Just imagine…

In today’s post to his blog, Pastor Freed used this quote – “Where there is no imagination there is no horror.”  (Arthur Conan Doyle)

Halloween is a time when we let our imagination of scary things run amuck. Our imaginations can also take us to good places and provide the fuel for hope for a better future. Sometimes we call imagining without any particular direction in mind daydreaming. We let our imaginations run away with us.  John Lennon challenged our ability to imagine things in his song – Imagine.

There is an interesting, and one might say necessary, interplay between imagination and faith. Indeed faith cannot become strong in someone’s life without imagination. Religion is built upon things that we cannot physically see; rather we must believe and try to  imagine what God and Heaven and other major part of our religious beliefs must be like.

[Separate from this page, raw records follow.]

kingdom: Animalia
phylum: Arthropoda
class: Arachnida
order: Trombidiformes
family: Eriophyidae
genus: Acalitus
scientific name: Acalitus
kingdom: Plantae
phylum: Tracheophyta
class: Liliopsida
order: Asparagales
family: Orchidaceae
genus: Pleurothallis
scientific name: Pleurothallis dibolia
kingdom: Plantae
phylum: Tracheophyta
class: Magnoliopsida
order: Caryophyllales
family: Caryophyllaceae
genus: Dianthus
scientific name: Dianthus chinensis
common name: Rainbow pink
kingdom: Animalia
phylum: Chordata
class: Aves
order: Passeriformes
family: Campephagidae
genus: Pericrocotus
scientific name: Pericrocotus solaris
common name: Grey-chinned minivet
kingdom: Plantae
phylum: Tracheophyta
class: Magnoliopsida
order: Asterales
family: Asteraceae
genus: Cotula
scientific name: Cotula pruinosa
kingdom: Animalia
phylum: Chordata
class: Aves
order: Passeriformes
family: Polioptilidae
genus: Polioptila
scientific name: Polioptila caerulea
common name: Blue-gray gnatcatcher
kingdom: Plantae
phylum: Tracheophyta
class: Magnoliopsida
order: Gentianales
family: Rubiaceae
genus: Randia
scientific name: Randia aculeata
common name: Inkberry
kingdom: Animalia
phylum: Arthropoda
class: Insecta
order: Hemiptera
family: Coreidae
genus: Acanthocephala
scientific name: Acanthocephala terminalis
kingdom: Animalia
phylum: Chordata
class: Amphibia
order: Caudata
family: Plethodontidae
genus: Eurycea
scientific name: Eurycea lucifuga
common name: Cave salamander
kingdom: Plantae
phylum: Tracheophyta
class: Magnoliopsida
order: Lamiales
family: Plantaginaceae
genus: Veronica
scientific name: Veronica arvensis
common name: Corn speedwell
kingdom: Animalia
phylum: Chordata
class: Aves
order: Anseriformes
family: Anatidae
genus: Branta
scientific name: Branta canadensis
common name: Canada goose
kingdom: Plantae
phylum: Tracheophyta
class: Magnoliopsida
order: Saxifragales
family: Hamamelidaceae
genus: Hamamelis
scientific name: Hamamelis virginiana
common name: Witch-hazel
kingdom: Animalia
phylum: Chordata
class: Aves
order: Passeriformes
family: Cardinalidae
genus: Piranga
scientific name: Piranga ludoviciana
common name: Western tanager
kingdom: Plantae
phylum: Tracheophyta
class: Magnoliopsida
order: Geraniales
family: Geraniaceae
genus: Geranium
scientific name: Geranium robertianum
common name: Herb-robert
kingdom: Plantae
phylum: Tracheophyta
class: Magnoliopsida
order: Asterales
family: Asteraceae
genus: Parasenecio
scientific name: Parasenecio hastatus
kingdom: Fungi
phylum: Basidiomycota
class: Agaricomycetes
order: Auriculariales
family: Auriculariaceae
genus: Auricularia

That is both good and bad – good because our imagination allows us to wrap our heads around what would otherwise be enigmatic, but bad because it confines our understanding to the pitiful limitations of our own imaginations.

We are told that we will experience a peace in the afterlife that is beyond understanding and then we try to imagine what that must feel like. We are told that Jesus has gone to prepare a place for us in his Father’s hose, a place with many rooms and we imagine a giant Motel 6. We buy into the cartoon images of people with wings standing around talking to each other and the thought that we will again “see” everyone who has gone before us, as if we are at a vast family reunion.

Like most, I have tried to imagine what joining all of the souls that have gone before in the afterlife might be like. The best image that I can conjure up is the final scene for a character from a sci-fi TV series. The character I remember is Odo. Odo played by René Auberjonois, is a fictional character in the science fiction television series Star Trek: Deep Space Nine. He is a member of a shapeshifting species called Changelings and serves as the head of security for the space station Deep Space Nine on which the show is set. In his final scene at the end of the series, Odo rejoins the “great link” a vast ocean of shapeshifter souls, each a tiny drop in the is ocean and yet all joined together to make up the formless body of the “great link” ocean. He dives into the ocean and is gone, but still there. Imagine your soul joining all of the souls that have gone before in heaven (the “great link”) where you are nowhere and everywhere at once, all connected, yet each separate. Imagine that.

What do you imagine when you think about God and heaven? I know that you are imaging for something better than a Motel 6.